Displaying Data Structures with mdb
mdb provides a powerful facility for displaying kernel data structures, so that earlier kadb(1) and mdb(1) debugger macros are no longer needed. Starting in Solaris 9, the operating system kernel maintains a highly compressed database of data structure type information in nonpageable system memory. This means that when a crash occurs, this type information is saved as part of the crash dump.
Here is an example of using the kernel type information to display all of the fields of a scsi_pkt structure:
Example 18-5 Displaying Kernel Information with mdb
Each data structure member is presented along with its type. Nested structures are expanded for easy viewing. ::print can also decode arrays and unions.
It is frequently helpful to discover the size of a particular kernel data structure; doing so is simple, using the ::sizeof dcmd:
> ::sizeof 'struct scsi_pkt' sizeof (struct scsi_pkt) = 0x58 |
You can also locate the offset of a field within a data structure:
> ::offsetof 'struct scsi_pkt' pkt_state offsetof (pkt_state) = 0x48 |
The -a option may be used to view the offset of each member of a data structure; if no address is specified to ::print, the output begins at address 0, providing the offset of each field:
Example 18-6 mdb: Viewing Data Members
The ::print, ::sizeof and ::offsetof facilities make it possible to more rapidly debug problems which arise when your driver interacts with the Solaris kernel.
Caution - This facility provides access to "raw" kernel data structures.
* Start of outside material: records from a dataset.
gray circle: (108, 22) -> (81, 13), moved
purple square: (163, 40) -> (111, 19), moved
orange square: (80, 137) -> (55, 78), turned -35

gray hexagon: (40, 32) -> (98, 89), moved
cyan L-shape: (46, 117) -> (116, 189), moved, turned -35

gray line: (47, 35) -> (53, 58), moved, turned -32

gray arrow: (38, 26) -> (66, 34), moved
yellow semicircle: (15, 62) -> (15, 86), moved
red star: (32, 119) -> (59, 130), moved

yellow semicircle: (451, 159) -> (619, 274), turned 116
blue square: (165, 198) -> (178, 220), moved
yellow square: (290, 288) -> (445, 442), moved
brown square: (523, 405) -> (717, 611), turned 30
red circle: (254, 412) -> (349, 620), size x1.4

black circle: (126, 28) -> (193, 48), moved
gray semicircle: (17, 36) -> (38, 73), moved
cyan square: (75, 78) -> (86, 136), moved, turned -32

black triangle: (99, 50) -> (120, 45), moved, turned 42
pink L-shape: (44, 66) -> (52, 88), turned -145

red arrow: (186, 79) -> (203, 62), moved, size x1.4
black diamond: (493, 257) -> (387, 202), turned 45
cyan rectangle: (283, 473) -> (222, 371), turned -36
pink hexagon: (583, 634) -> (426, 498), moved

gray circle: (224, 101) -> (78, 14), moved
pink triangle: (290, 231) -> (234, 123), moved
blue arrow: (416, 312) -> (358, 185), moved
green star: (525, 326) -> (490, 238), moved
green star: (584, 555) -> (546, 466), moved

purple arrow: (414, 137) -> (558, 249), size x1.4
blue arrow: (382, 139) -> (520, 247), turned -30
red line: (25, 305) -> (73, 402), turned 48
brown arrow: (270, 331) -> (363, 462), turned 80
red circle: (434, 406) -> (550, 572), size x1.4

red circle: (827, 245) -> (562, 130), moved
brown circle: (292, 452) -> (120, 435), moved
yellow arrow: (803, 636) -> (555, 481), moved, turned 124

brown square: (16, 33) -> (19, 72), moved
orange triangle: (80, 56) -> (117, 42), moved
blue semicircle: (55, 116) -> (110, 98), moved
You may examine any structure whether it appears as part of the DDI or not; therefore, refrain from relying on any data structure that is not explicitly part of the DDI.
Note - These dcmds may only be used with objects that contain compressed symbolic debugging information designed for use with mdb. This information is currently only available for certain Solaris kernel modules. The SUNWzlib (32-bit) or SUNWzlibx (64-bit) decompression software must be installed in order to process the symbolic debugging information.